### WORK ITEM
Make an exact copy of the lines from the one containing "44: (588, 3)" through the end of the material, including both ends but no pictures.

■ ■ ■ ■ ■

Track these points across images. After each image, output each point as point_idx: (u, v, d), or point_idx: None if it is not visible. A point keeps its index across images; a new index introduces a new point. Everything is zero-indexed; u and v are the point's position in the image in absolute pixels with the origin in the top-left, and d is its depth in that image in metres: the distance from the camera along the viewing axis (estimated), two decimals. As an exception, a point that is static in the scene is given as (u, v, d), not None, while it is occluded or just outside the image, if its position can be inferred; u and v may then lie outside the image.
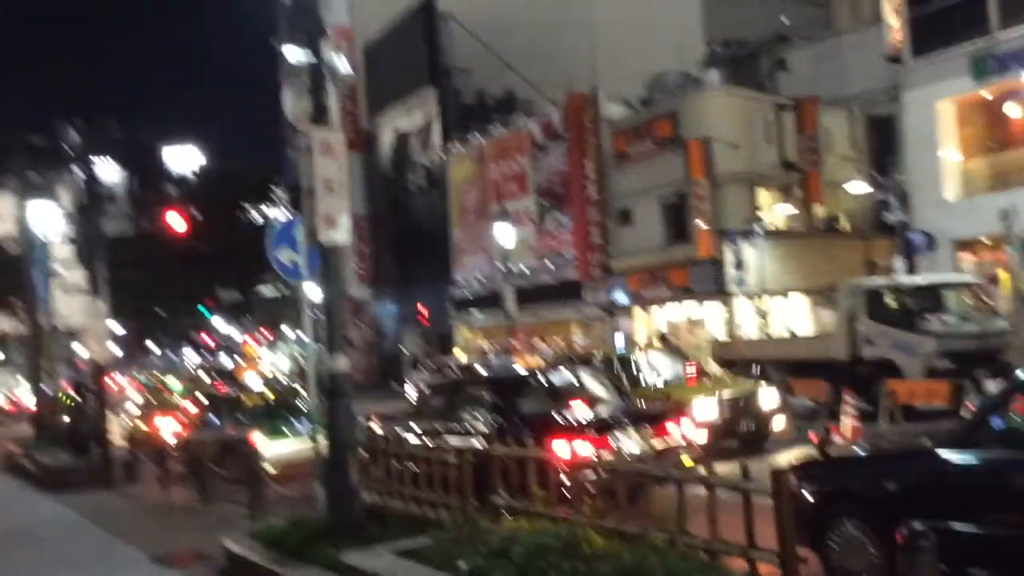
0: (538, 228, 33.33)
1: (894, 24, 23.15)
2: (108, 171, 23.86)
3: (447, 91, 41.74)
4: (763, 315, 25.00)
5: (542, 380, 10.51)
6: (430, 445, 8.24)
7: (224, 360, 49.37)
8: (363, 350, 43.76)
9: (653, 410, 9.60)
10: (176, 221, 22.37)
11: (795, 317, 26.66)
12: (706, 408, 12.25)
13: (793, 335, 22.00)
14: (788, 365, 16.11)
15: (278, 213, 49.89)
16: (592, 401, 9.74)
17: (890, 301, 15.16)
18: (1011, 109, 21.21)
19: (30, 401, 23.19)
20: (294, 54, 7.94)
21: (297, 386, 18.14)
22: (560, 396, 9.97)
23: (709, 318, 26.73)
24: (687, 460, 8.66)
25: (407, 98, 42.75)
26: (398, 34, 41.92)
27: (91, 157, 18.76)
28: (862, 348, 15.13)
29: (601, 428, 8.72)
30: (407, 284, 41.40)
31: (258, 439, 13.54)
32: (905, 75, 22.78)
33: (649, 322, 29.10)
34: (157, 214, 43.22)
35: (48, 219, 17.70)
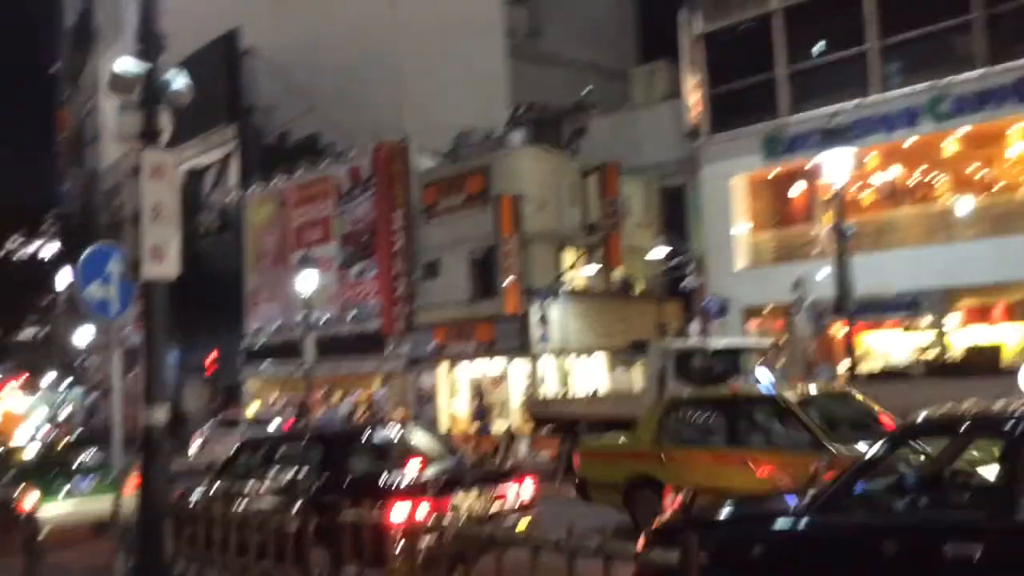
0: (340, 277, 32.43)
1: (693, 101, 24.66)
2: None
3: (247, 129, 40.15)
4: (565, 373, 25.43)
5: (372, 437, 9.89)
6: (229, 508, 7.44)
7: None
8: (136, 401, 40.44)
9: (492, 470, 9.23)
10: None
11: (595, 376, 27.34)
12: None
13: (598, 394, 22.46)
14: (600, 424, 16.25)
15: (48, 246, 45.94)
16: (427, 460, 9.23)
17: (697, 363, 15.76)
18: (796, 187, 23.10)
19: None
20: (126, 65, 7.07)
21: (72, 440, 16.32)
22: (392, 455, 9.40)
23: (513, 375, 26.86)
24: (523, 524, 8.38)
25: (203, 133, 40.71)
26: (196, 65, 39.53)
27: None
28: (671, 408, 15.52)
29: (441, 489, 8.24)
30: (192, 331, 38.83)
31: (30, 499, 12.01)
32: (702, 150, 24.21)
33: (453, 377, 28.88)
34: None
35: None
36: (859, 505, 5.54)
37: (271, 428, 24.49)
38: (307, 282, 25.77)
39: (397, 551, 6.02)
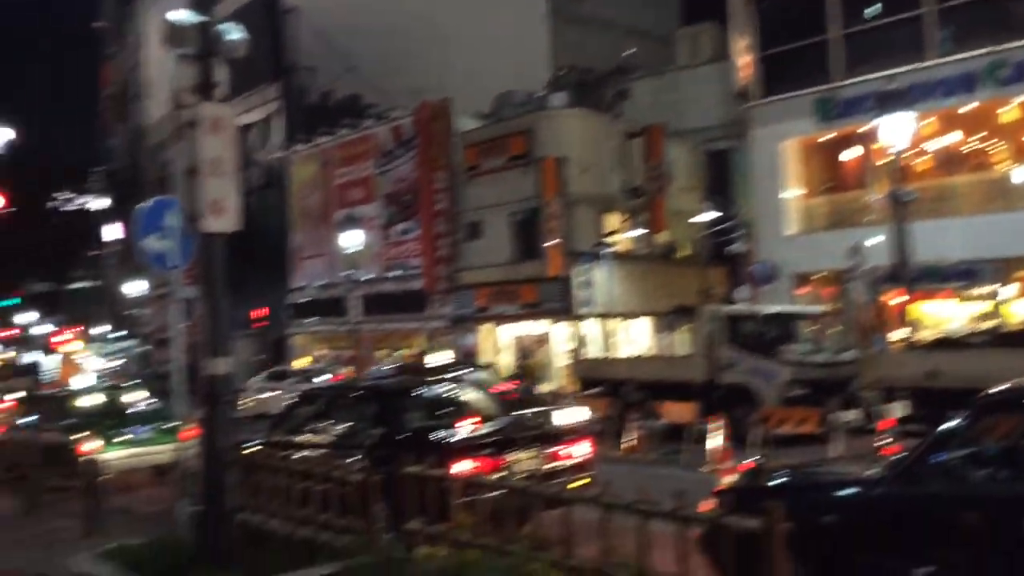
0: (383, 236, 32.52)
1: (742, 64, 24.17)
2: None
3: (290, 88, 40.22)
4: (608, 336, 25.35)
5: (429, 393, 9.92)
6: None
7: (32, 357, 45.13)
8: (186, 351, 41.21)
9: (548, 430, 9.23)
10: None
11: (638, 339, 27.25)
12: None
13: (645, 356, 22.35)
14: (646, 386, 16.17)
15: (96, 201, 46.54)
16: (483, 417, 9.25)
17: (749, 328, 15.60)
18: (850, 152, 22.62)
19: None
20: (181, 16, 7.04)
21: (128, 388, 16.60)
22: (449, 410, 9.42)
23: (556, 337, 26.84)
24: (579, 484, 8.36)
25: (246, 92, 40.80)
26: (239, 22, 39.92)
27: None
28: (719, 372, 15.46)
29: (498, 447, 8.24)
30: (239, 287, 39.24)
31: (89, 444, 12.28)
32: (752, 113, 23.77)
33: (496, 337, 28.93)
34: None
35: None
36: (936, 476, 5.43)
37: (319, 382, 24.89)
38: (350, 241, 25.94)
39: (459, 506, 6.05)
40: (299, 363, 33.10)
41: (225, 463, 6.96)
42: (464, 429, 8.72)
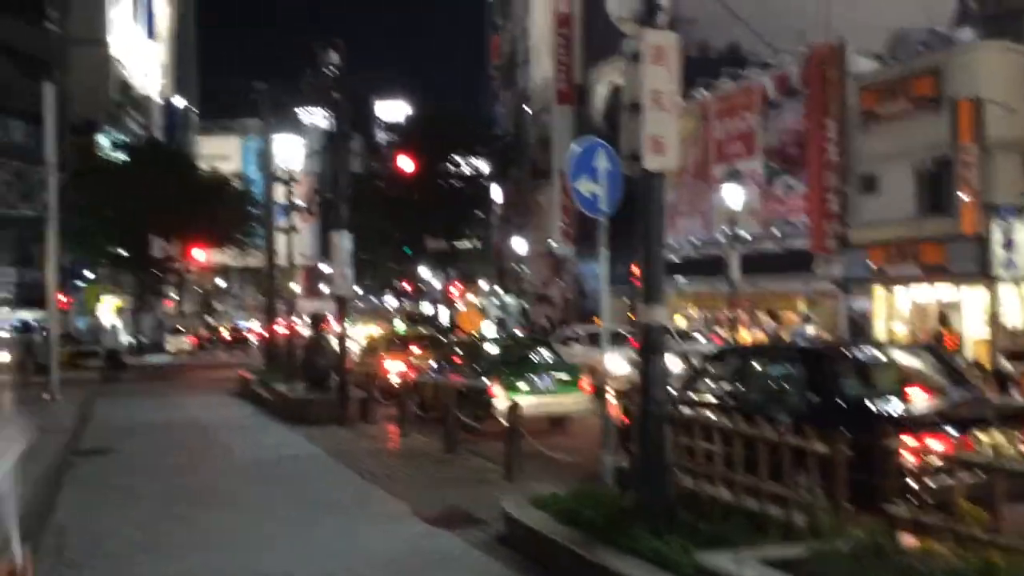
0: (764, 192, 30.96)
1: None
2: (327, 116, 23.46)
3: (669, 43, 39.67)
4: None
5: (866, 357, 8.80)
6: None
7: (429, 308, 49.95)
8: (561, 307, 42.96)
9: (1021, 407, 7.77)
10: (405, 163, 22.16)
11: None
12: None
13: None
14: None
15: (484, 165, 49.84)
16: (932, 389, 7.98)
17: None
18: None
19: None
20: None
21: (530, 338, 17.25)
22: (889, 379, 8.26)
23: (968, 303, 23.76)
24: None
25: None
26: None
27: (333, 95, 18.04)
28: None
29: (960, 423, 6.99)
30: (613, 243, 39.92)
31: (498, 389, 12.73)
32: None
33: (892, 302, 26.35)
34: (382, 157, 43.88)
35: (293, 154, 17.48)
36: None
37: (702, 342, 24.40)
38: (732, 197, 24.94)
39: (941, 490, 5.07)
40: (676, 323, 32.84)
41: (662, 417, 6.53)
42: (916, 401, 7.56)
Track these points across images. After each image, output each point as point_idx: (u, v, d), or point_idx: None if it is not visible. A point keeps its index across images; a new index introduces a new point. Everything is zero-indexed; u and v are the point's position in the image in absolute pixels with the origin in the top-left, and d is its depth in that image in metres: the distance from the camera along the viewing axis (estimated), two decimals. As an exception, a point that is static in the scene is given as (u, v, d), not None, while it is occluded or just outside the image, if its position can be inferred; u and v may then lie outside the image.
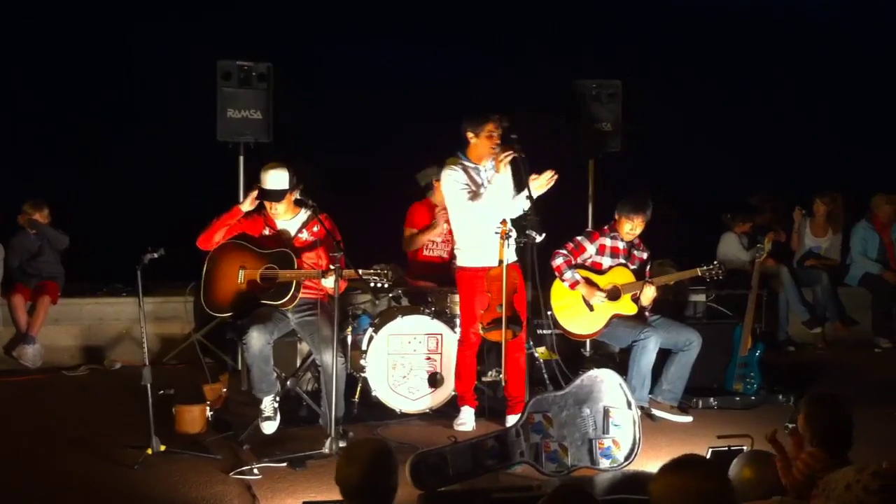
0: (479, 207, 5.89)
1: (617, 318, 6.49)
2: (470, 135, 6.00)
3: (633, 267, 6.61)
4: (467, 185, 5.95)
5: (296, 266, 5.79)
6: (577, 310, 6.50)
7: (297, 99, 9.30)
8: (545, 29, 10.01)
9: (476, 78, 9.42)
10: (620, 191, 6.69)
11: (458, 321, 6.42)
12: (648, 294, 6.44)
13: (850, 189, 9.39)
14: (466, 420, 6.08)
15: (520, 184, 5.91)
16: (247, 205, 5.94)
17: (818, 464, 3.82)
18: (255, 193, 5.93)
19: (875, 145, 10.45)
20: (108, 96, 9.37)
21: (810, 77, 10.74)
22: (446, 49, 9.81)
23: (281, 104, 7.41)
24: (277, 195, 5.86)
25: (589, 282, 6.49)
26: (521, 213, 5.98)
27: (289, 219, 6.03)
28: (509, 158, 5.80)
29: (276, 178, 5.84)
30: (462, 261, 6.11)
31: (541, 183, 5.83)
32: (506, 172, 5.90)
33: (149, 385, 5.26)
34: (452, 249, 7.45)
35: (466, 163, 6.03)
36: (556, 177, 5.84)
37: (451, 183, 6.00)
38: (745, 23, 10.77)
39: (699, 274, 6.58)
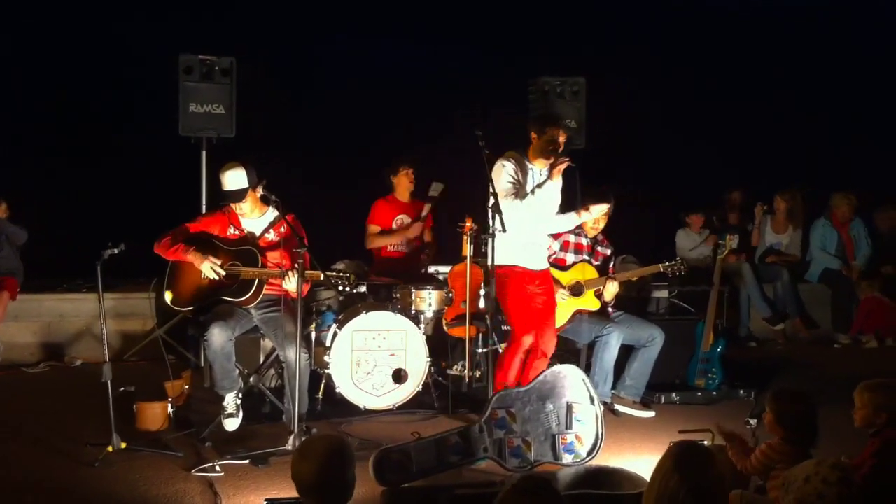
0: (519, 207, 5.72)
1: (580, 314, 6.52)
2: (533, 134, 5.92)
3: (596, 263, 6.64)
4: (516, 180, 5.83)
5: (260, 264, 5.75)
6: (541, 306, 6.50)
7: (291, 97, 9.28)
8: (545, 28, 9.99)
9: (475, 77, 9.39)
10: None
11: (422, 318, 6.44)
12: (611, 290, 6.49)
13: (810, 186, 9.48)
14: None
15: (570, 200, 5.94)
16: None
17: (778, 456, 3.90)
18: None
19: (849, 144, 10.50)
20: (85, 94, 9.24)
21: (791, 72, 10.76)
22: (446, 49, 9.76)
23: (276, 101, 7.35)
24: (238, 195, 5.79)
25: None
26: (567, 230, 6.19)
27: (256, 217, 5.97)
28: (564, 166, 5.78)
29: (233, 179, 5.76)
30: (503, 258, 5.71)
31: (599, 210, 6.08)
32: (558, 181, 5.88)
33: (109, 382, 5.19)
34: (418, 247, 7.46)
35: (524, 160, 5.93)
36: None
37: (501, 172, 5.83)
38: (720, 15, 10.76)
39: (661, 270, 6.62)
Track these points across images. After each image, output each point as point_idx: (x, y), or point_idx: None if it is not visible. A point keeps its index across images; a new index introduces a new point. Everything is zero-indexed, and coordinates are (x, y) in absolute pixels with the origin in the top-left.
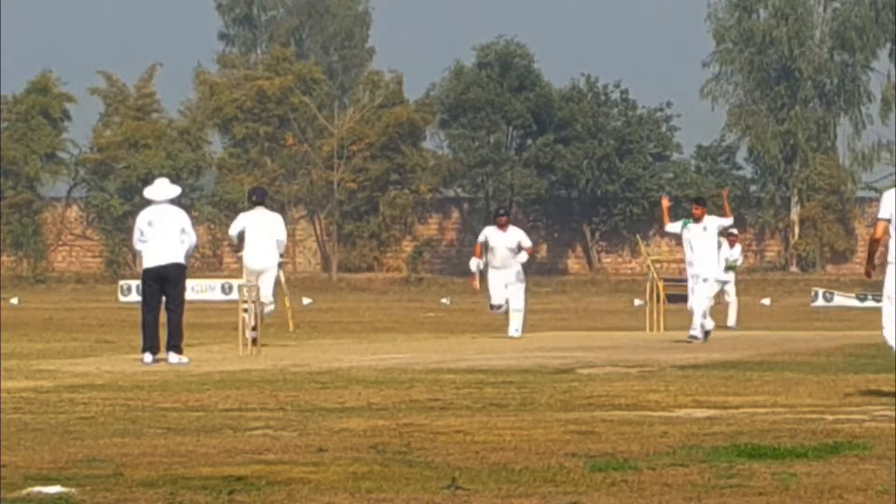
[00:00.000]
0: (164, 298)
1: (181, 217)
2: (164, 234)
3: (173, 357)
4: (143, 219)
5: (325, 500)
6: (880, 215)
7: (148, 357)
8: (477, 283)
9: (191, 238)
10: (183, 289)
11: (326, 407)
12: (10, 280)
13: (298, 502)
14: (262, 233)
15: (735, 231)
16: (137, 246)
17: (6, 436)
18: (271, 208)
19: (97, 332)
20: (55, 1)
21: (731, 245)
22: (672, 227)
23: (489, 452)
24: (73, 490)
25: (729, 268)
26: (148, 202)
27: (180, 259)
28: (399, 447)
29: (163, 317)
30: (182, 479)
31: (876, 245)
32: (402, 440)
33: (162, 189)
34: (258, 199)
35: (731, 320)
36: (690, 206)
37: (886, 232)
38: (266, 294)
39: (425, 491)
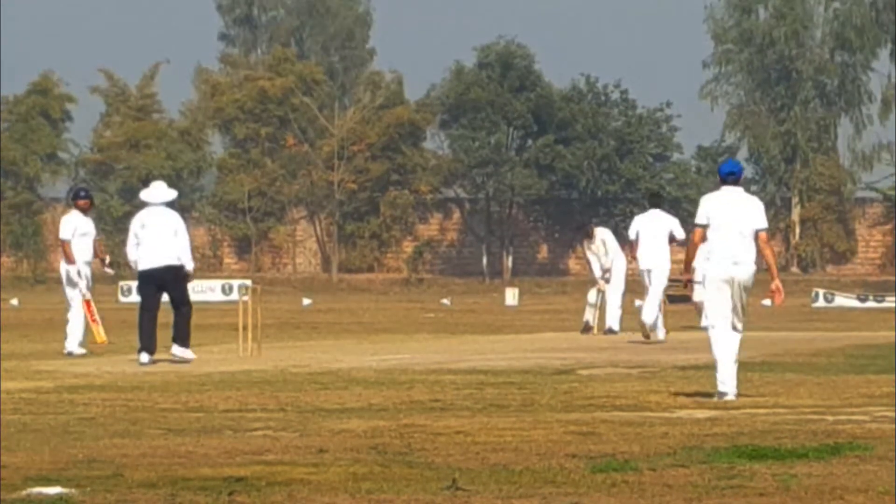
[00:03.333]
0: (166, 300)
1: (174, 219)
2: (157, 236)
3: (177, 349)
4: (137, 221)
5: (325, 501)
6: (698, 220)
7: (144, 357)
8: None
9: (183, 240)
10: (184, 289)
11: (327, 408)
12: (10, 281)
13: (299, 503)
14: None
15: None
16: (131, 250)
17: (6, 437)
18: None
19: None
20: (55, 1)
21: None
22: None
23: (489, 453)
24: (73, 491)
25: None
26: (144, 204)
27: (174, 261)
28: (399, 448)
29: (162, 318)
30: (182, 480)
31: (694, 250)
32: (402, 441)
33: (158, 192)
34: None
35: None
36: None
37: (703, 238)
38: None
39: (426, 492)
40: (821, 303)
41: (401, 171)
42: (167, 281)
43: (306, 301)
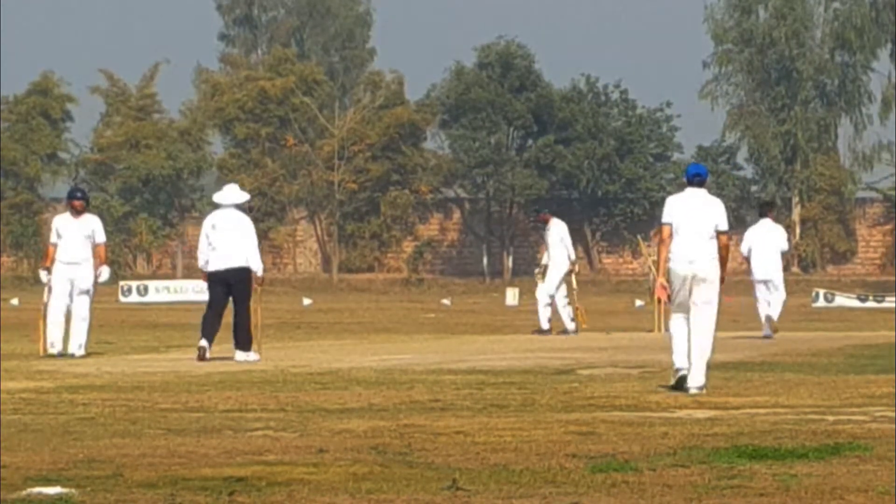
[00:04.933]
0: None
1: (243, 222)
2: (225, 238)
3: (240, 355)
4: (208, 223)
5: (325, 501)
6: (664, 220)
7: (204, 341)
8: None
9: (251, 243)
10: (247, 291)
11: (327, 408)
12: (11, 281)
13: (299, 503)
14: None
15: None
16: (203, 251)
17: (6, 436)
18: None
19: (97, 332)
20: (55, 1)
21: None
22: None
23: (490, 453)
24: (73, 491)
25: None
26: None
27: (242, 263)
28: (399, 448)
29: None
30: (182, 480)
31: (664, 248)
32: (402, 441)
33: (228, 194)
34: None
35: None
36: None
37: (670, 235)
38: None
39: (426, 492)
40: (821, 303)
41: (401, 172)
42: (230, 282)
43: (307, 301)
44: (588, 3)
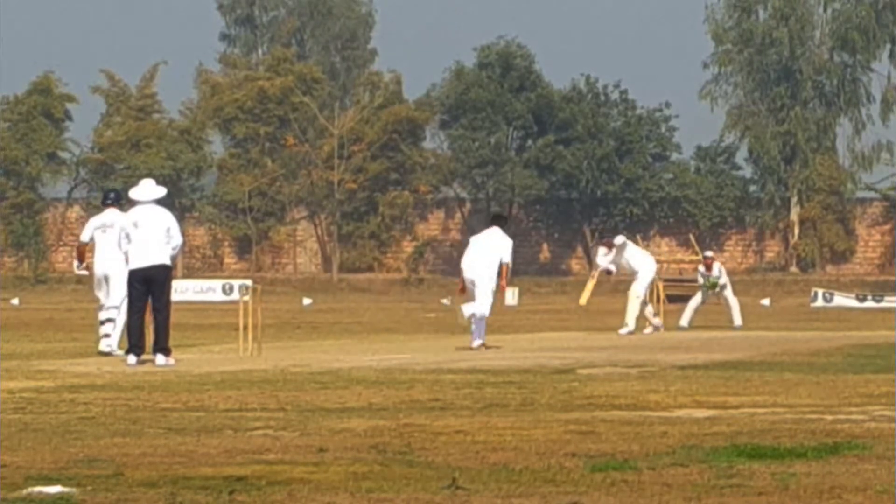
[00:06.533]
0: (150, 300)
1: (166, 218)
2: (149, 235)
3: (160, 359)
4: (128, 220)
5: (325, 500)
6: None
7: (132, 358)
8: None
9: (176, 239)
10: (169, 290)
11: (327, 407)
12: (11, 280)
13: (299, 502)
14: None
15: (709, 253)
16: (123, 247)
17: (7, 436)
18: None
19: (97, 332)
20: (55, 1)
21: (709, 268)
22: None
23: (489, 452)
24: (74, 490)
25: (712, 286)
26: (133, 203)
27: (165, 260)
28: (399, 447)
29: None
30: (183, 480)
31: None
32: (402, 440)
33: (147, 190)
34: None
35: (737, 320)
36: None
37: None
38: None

■ ■ ■ ■ ■

### PROBLEM SOLUTION
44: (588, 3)
[00:06.533]
0: (150, 300)
1: (166, 218)
2: (149, 235)
3: (160, 359)
4: (128, 220)
5: (325, 500)
6: None
7: (132, 358)
8: None
9: (176, 239)
10: (169, 290)
11: (327, 407)
12: (11, 280)
13: (299, 502)
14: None
15: (709, 253)
16: (123, 247)
17: (7, 436)
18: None
19: (97, 332)
20: (55, 1)
21: (709, 268)
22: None
23: (489, 452)
24: (74, 490)
25: (712, 286)
26: (133, 203)
27: (165, 260)
28: (399, 447)
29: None
30: (183, 480)
31: None
32: (402, 440)
33: (147, 190)
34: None
35: (737, 320)
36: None
37: None
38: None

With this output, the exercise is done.